The reality is the trust is not helping many of the poorest kids in Miami-Dade. Thousands of African-American children in Liberty City and Overtown are being largely ignored. Of the 88 groups approved for funding, only 13 are based in African-American neighborhoods. Those organizations account for just $5.1 million of the $25.1 million in after-school and summer care funding the trust is doling out in 2015.

When I reached out to Children's Trust spokeswoman Emily Cardenas to respond to my criticisms, she accused me of being "incendiary" and "biased." Last year, African-American kids represented 29 percent of the children being served by the trust, "slightly more than the 27 percent of African-American children living in poverty," she says. "Many community-based organizations headquartered in the African-American community have been awarded grants by the Children's Trust."

The reality is that although the trust is funded by taxpayer dollars and tells the outside world it's unbiased, the place is rife with politics. Case in point: One recipient of Trust dollars is the Richmond Perrine Optimist Club, where Miami-Dade County Commissioner Dennis Moss has been the executive director "for more than 25 years," according to his own website.

I wonder why other Optimist Clubs in depressed black neighborhoods don't receive the same consideration. This year, the trust gave Richmond Perrine $492,918 to run programs at three sites for 135 kids. There are Optimist Clubs in Miami's black neighborhoods that provide the same level of care as Richmond Perrine provides. I am the founder of the Liberty City Optimist Club, which is applying for Children's Trust funds that have not yet been awarded. We'll see what happens. But this is not just about my group.
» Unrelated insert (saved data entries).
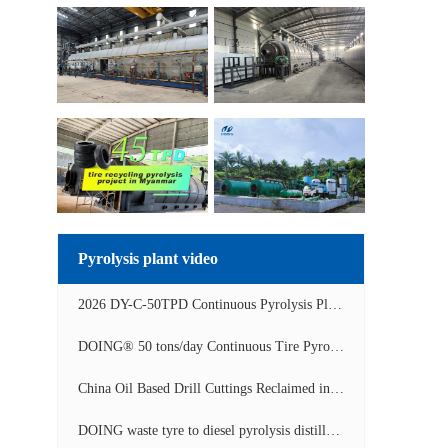
Pyrolysis plant video
2026 DY-C-50TPD Continuous Pyrolysis Plant in China Operation Video
DOING® 50 tons/day Continuous Tire Pyrolysis Plant in India Operation Video
China Oil Based Drill Cuttings Reclaimed into Fuel Oil Continuous Pyrolysis Project Video
DOING waste tyre to diesel pyrolysis distillation machine installed in South Africa video display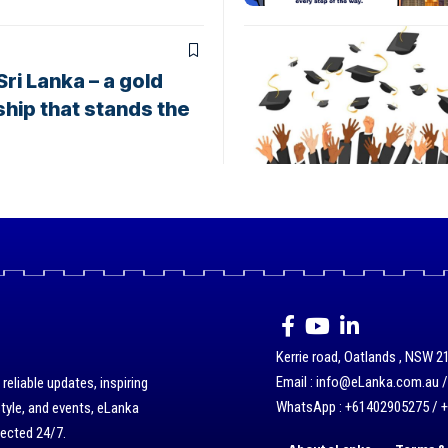
ri Lanka – a gold
hip that stands the
Kerrie road, Oatlands , NSW 21
Email : info@eLanka.com.au 
eliable updates, inspiring
WhatsApp : +61402905275 / 
style, and events, eLanka
nected 24/7.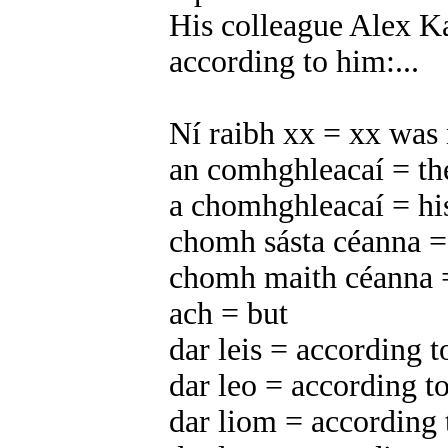
His colleague Alex Ka
according to him:...
Ní raibh xx = xx was 
an comhghleacaí = th
a chomhghleacaí = hi
chomh sásta céanna = 
chomh maith céanna =
ach = but
dar leis = according t
dar leo = according to
dar liom = according 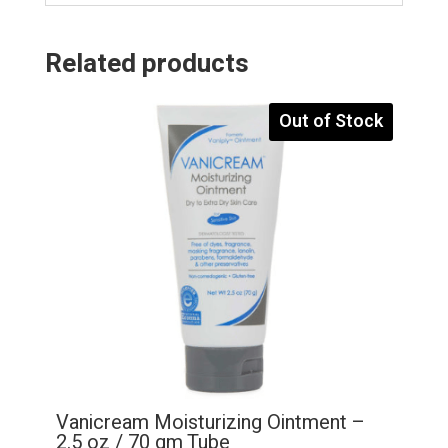
Related products
Out of Stock
Vanicream Moisturizing Ointment –
2.5 oz / 70 gm Tube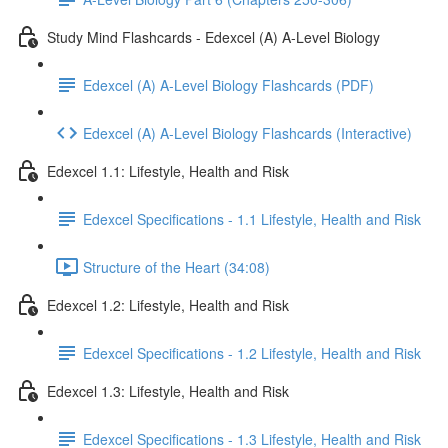
Study Mind Flashcards - Edexcel (A) A-Level Biology
Edexcel (A) A-Level Biology Flashcards (PDF)
Edexcel (A) A-Level Biology Flashcards (Interactive)
Edexcel 1.1: Lifestyle, Health and Risk
Edexcel Specifications - 1.1 Lifestyle, Health and Risk
Structure of the Heart (34:08)
Edexcel 1.2: Lifestyle, Health and Risk
Edexcel Specifications - 1.2 Lifestyle, Health and Risk
Edexcel 1.3: Lifestyle, Health and Risk
Edexcel Specifications - 1.3 Lifestyle, Health and Risk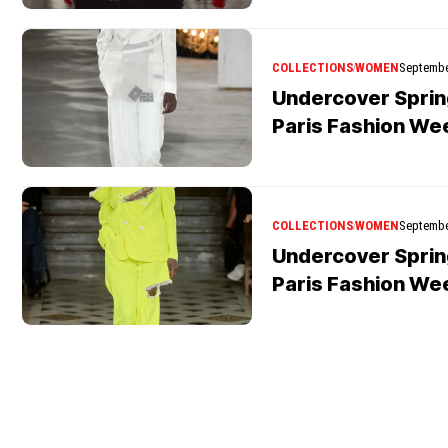
COLLECTIONS
WOMEN
Septembe
Undercover Spri
Paris Fashion We
COLLECTIONS
WOMEN
Septembe
Undercover Spri
Paris Fashion We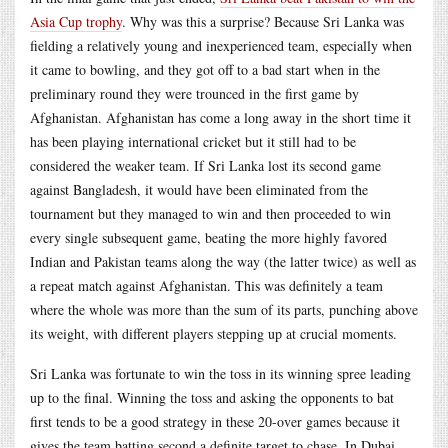
Asia Cup trophy
. Why was this a surprise? Because Sri Lanka was
fielding a relatively young and inexperienced team, especially when
it came to bowling, and they got off to a bad start when in the
preliminary round they were trounced in the first game by
Afghanistan. Afghanistan has come a long away in the short time it
has been playing international cricket but it still had to be
considered the weaker team. If Sri Lanka lost its second game
against Bangladesh, it would have been eliminated from the
tournament but they managed to win and then proceeded to win
every single subsequent game, beating the more highly favored
Indian and Pakistan teams along the way (the latter twice) as well as
a repeat match against Afghanistan. This was definitely a team
where the whole was more than the sum of its parts, punching above
its weight, with different players stepping up at crucial moments.
Sri Lanka was fortunate to win the toss in its winning spree leading
up to the final. Winning the toss and asking the opponents to bat
first tends to be a good strategy in these 20-over games because it
gives the team batting second a definite target to chase. In Dubai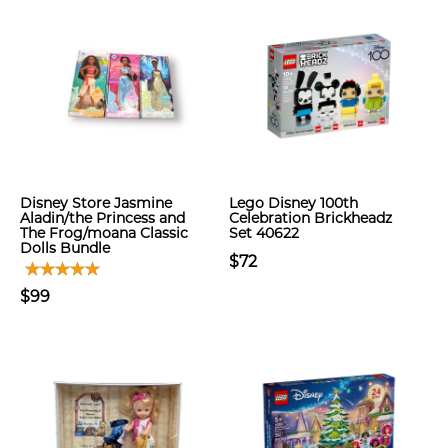
Disney Store Jasmine
Lego Disney 100th
Aladin/the Princess and
Celebration Brickheadz
The Frog/moana Classic
Set 40622
Dolls Bundle
$72
$99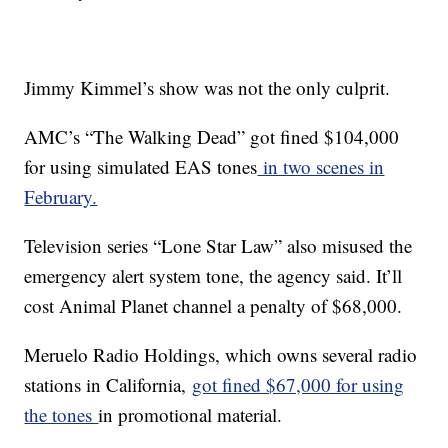
Jimmy Kimmel’s show was not the only culprit.
AMC’s “The Walking Dead” got fined $104,000
for using simulated EAS tones
in two scenes in
February.
Television series “Lone Star Law” also misused the
emergency alert system tone, the agency said. It’ll
cost Animal Planet channel a penalty of $68,000.
Meruelo Radio Holdings, which owns several radio
stations in California,
got fined $67,000 for using
the tones
in promotional material.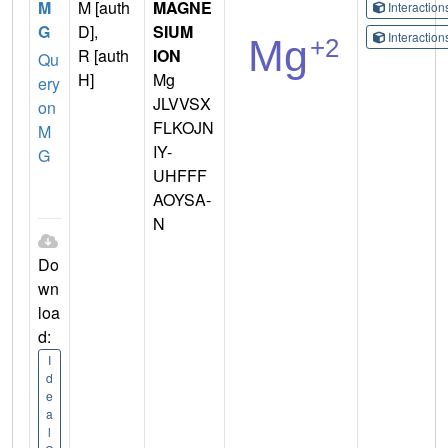
M
M [auth
MAGNE
Interactio
G
D],
SIUM
Interactio
R [auth
ION
Qu
H]
Mg
ery
JLVVSX
on
FLKOJN
M
IY-
G
UHFFF
AOYSA-
N
Do
wn
loa
d:
I
d
e
a
l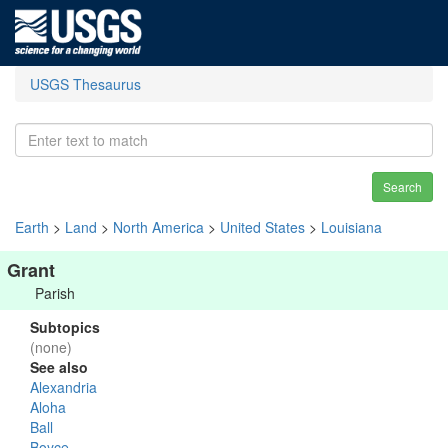
USGS Thesaurus
Search
Earth
>
Land
>
North America
>
United States
>
Louisiana
Grant
Parish
Subtopics
(none)
See also
Alexandria
Aloha
Ball
Boyce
Consider, for instance, the Overtown Optimist Club, which serves more children than Alonzo Mourning's Overtown Youth Center. The former Miami Heat center's group received $284,074 from the Trust this year to serve 180 kids. Yet the Overtown Youth Center doesn't want to work with the Optimist Club, which desperately needs a second gym for the overflow of kids. The Trust people don't know that because they don't have ears to the street like I do.

The trust also gave New Jerusalem Development Corporation $680,829 to operate three sites for 135 kids in the Liberty City area. Yet New Jersusalem is located in the Little River neighborhood of Miami, and it subcontracts its after-school programs to corner churches in Liberty City.

Or how about the Belafonte-TACOLCY Center, a social service organization that last year received $500,000 from the Children's Trust. Former executive director Taj Anton Brown left there last year after allegations that he had spent center money on rental cars, gasoline, and hotel rooms. Though no funding is being recommended this year, the scandal raises questions about the Trust's oversight.

And talk about politics. The Trust started its own political action committee in 2006 to persuade taxpayers to keep it alive. More than $500,000 in campaign funds were paid to a company run by national pollster Sergio Bendixen to buy ads to make sure the public passed the Trust's big budget.

Cardenas notes that the Trust didn't fund the campaign with taxpayer dollars. Founder Lawrence started the PAC, and employees who worked on the campaign were required to take a leave of absence. Cardenas (who herself was paid $3,550 by the PAC while on leave) insists politics plays no role in the Trust's decisions. "We take special care to dedicate the majority of our resources to the children and families who need it most," she says, "at the same time remembering that we pledged in two referendum campaigns to reach everyone possible in our community."

You may remember those campaigns. Voters approved the idea in 2002 and then reauthorized the Trust in 2008. These days, homeowners pay an average of $45 per year. Yet those homeowners have no say in how the money is spent or who serves on the board. Members are appointed by a bevy of groups and individuals, from the governor to the county commission.

In addition, Cardenas says, the organizations her group chooses to support are judged by past performance and financial stability, among other criteria. There is a complex process that involves "a lot of layers to shield against influence," she says. Her aim, and that of her organization, is to ensure that children have access to the best programs and services available.

However, the Trust's supposed safeguards often disqualify black youth organizations before they can even apply. For instance, before even submitting a funding proposal, some groups must spend thousands of dollars on an audit that could go to hiring coaches or buying snacks. That sounds reasonable until you consider that state and federal governments rarely require audits for grants under $500,000.

The bottom line is that the Trust is not doing enough to help African-American children, who face more than just poverty. Every day, they wake up knowing they could die from gun violence, whether they are innocent bystanders or fall into a life of crime. Way before the trust existed, my parents had access to after-school programs for my brothers and me. We had a place to go that kept us out of trouble and harm's way. Without after-school and summer programs in inner-city neighborhoods, we don't have a valuable resource to keep our children safe.

Miami-Dade's African-American county commissioners, school board members, and other politicians who appoint board members to the trust have to wake up. They have the power to force the trust to seek out more community groups that can help needy parents take care of their children. Instead of spending money for presentations and reports to prove it's doing a good job, the Children's Trust should invest in working with real community activists and stakeholders to identify the organizations that can best help kids.